● Task requirements: The line that contains "for this model." and all lines following it to the end of the data below: set these down exactly, and nothing besides.
==================================================
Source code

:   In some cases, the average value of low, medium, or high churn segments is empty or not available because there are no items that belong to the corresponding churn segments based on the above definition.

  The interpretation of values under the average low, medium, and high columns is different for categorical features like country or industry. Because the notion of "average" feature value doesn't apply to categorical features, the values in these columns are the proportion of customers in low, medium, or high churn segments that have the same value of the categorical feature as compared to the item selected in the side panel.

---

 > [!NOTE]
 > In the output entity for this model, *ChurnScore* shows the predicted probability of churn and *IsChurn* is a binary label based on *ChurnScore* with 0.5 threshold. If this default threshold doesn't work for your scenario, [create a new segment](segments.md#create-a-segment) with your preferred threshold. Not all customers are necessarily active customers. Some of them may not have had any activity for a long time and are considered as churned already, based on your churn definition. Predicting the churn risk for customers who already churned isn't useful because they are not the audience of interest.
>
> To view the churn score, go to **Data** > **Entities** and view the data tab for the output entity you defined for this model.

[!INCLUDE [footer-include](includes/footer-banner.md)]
==================================================
● Solved problem:
> To view the churn score, go to **Data** > **Entities** and view the data tab for the output entity you defined for this model.

[!INCLUDE [footer-include](includes/footer-banner.md)]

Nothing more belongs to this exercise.